ATI Takes Blame for Apple Leak

BOSTON (07/24/2000) - ATI Technologies Inc. said Monday that it is taking responsibility for letting the cat out of the bag on some of Apple Computer Inc.'s new Macs prior to Steve Jobs' news-rich keynote speech at MacWorld Expo last week.

ATI provided new product details two days before Apple chief Jobs took center stage July 19 in New York. Apple uses graphics cards from ATI, which offered the mention of new products in a schedule for the MacWorld show that was released by Business Wire Trade Show Services.

The pressing question now is whether there will be consequences for ATI. Apple was "obviously upset" by the leak, which led to "fairly lengthy discussions" between the two companies, said Brian Chadderton, an ATI spokesman.

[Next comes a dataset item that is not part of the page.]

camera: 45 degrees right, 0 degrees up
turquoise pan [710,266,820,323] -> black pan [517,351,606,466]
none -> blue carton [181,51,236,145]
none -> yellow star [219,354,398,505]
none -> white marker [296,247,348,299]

The debacle was sparked by a three-line statement:

"In a keynote, wait for Apple to announce three new systems with ATI graphics in them," said the statement released by Business Wire Trade Show Services.

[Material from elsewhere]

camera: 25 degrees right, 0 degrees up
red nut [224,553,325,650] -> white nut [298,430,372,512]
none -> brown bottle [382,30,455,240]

"One will be an iMac with the RAGE 4XL chip, the remaining two are PowerMacs which will ship with RAGE 128 PRO standard and RADEON."

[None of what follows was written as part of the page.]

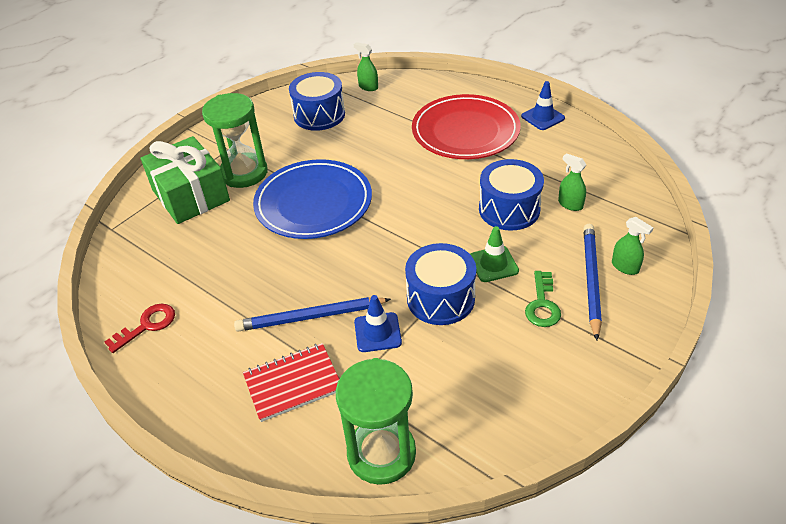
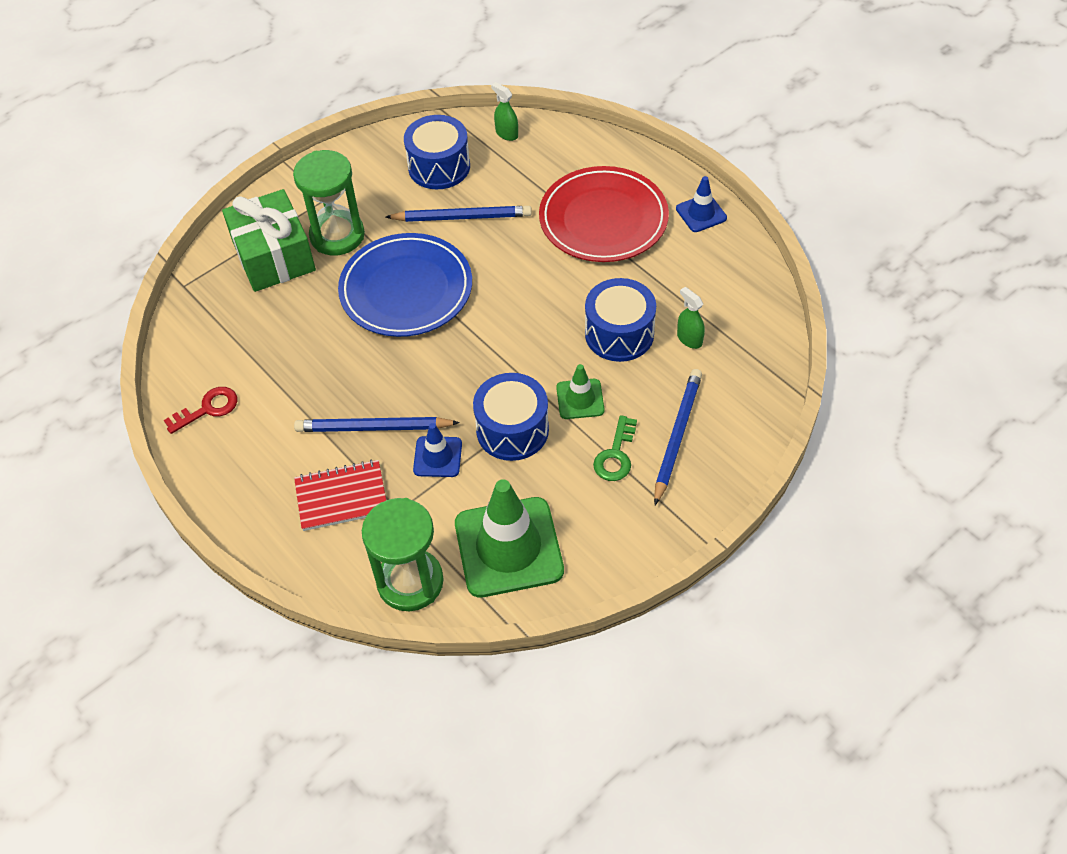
camera: 10 degrees right, 10 degrees up
green spray bottle [612,217,654,275] -> none
none -> blue pencil [385,206,532,222]
none -> green traffic cone [455,479,564,598]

ATI spokesman Brian Chadderton said the Canadian-based chip maker is accepting blame for the miscue.

"From ATI's perspective, information was erroneously provided to (Business Wire)," Chadderton said. "We take full responsibility for that."

Since the mishap, discussions have taken place between ATI and Apple about their relationship, Chadderton said. ATI has provided hardware for Apple since 1996. Apple currently utilizes ATI's Rage 128 Pro graphics card and the necessary drivers in all of its current models. The problematic release said that new Power Macs would ship with the 32M-byte Radeon chip.

Radeon was for demonstration purposes only at MacWorld and a deal was never finalized on Apple using the technology, Chadderton said. But he acknowledged that from ATI's perspective, a deal was in the works.

"It's never a done deal until you start shipping," he said.

The Radeon chip comes with 32M bytes of DDR (double data rate) memory and supports both VGA (video graphics array) monitors and digital flat-panel displays. It can support resolutions up to 1,920 pixels by 1,440 pixels and can be hooked up to a large screen television. AGP (accelerated graphics port) and PCI (peripheral component interface) versions are expected to be available in September, according to ATI.

"Radeon is still on the table," Chadderton said. "There is still ongoing discussions. Any other comments have to come from Apple."

Apple has no comment on the matter, a company spokeswoman said.